*** Opening LISTED RECORDS ***
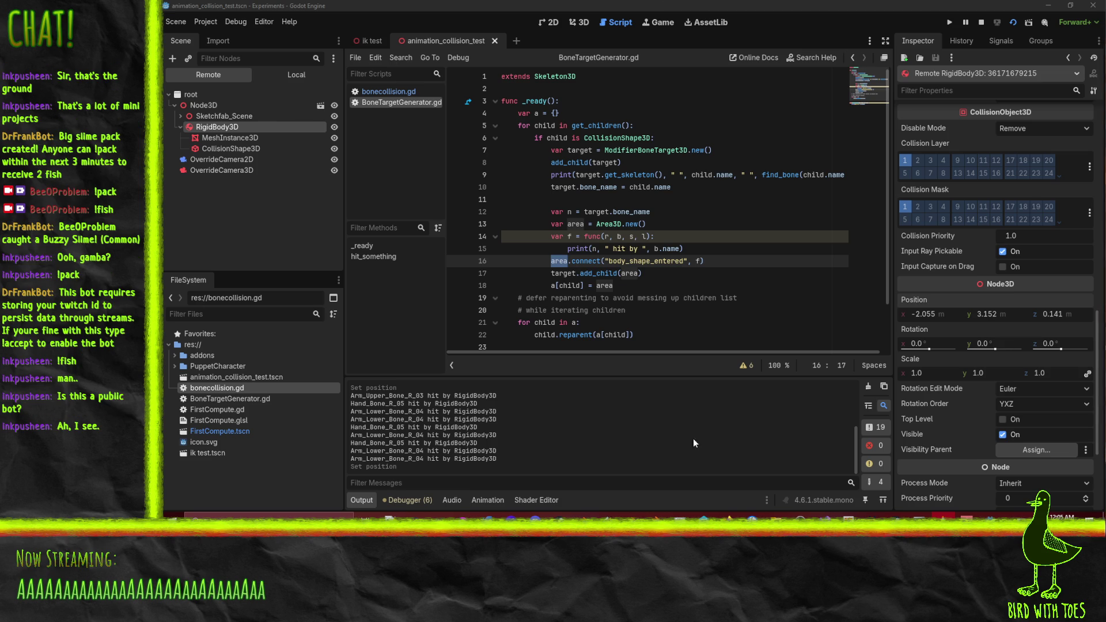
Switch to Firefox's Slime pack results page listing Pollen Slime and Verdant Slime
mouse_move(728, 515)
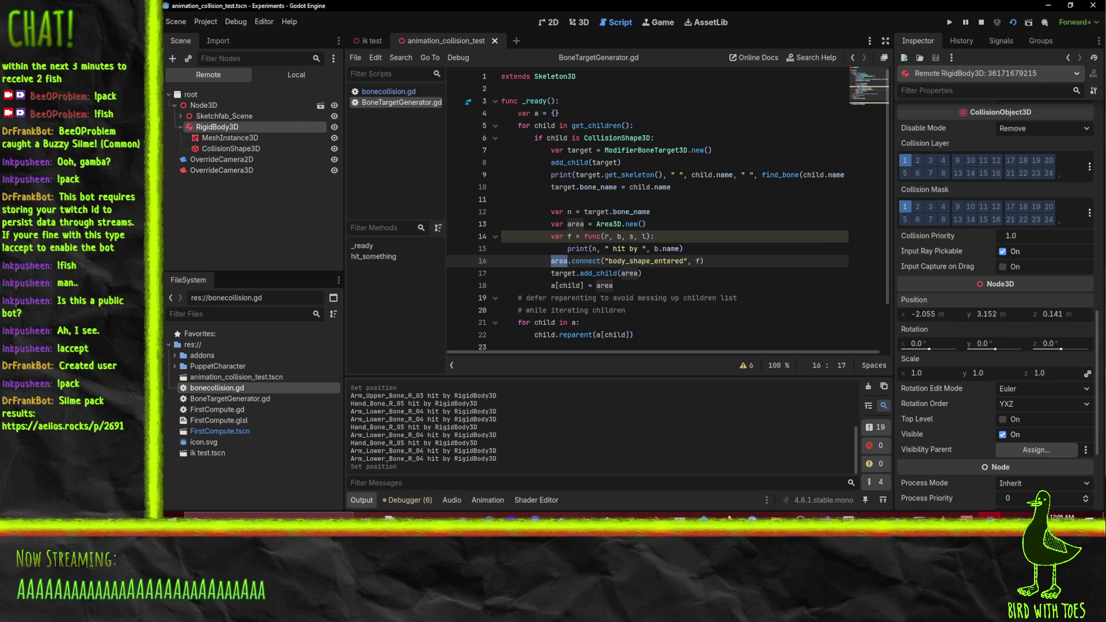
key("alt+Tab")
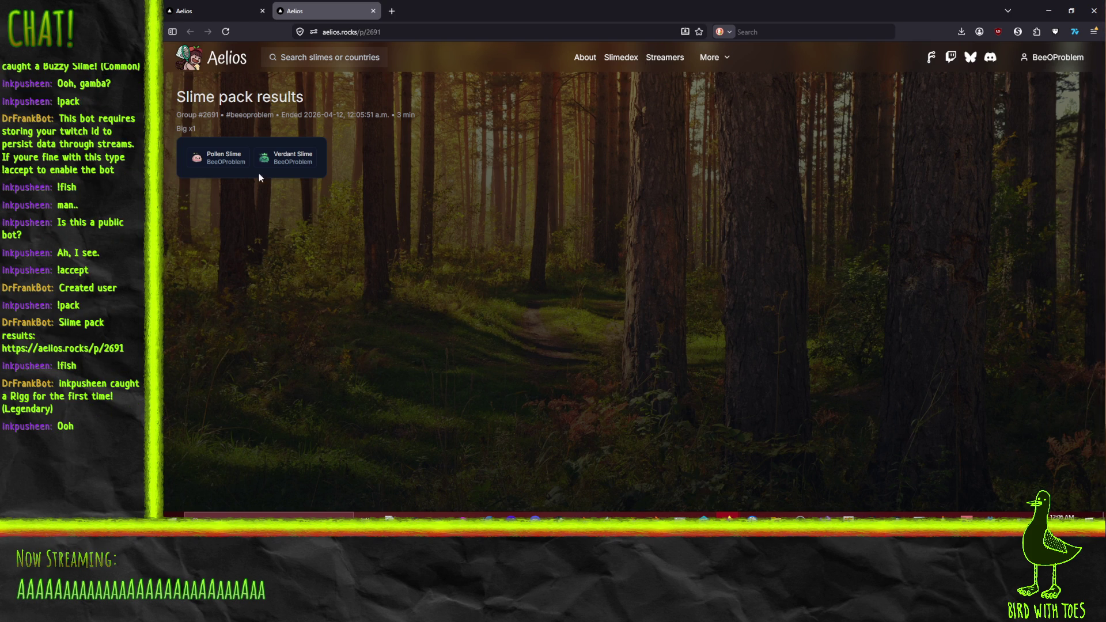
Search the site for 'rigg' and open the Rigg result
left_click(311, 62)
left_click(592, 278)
*** Closing LISTED RECORDS ***
EXERCISE.
Return all the entries word for word, but omit any pictures they contain.

TASK OUTPUT.
Switch to Firefox's Slime pack results page listing Pollen Slime and Verdant Slime
mouse_move(728, 515)
key("alt+Tab")
Search the site for 'rigg' and open the Rigg result
left_click(311, 62)
left_click(592, 278)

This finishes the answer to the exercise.